Start of TEXT BLOCK

From the foundation of Sri Harmandir Sahib to the writing of Panth Parkash, 300 years had passed. None of the writers of Gurbilas Patshahi 6, Gurbilas Patshahi 10, Mehma Parkash (1776), Bansavalinama, Gurkirat Parkash (1812), Suraj Granth nor Pracheen Panth Parkash by Rattan Singh Bhangu had indicated that Mian Mir was involved in laying the foundation of Sri Harmandir Sahib.
Further, none of the Muslim writers who have written biographies of Mian Mir have written that he laid the foundation. This is odd because they would have been very proud to note such a fact. It seems clear that the story of Mian Mir laying the foundation is imaginary.
Principal Satbir Singh has written that the first person to write about Mian Mir having laid the foundation of Sri Harmandir Sahib was Butay Shah (real name Ghulam Muhaiyuddin) in his book "Tavarikh-i-Punjab." Butay Shah was a Muslim Maulvi. He writes, "Shah Mian Mir came to Amritsar at the invitation of Sri Guru Arjan Sahib Ji and with his holy hands, placed four bricks in the four directions and one in the middle."
A hand-written copy of this work says that it was written in 1848 AD. The British were in control of Punjab at that time. No Sikh or non-Sikh writer had written about Mian Mir before this time. How did Butay Shah find his information? He has not given any source. The method he outlines of how the foundation was laid is also unusual and has not been seen or read anywhere before.

End of TEXT BLOCK

#### REQUIREMENT 1
Please transcribe the records below, keeping each line as it appears.

Start of EXERCISE MATERIAL

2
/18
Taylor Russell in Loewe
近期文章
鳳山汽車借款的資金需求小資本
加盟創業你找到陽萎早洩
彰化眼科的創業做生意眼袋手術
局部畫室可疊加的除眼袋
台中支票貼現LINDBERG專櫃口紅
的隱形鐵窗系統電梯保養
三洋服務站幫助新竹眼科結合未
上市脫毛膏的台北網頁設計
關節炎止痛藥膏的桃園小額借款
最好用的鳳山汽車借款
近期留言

End of EXERCISE MATERIAL

#### REQUIREMENT 2
Reproduce verbatim the passage on the foundation of Sri Harmandir Sahib from "A hand-written copy" up to and including "read anywhere before.".

#### EXERCISE OUTPUT 1
2
/18
Taylor Russell in Loewe
近期文章
鳳山汽車借款的資金需求小資本
加盟創業你找到陽萎早洩
彰化眼科的創業做生意眼袋手術
局部畫室可疊加的除眼袋
台中支票貼現LINDBERG專櫃口紅
的隱形鐵窗系統電梯保養
三洋服務站幫助新竹眼科結合未
上市脫毛膏的台北網頁設計
關節炎止痛藥膏的桃園小額借款
最好用的鳳山汽車借款
近期留言

#### EXERCISE OUTPUT 2
A hand-written copy of this work says that it was written in 1848 AD. The British were in control of Punjab at that time. No Sikh or non-Sikh writer had written about Mian Mir before this time. How did Butay Shah find his information? He has not given any source. The method he outlines of how the foundation was laid is also unusual and has not been seen or read anywhere before.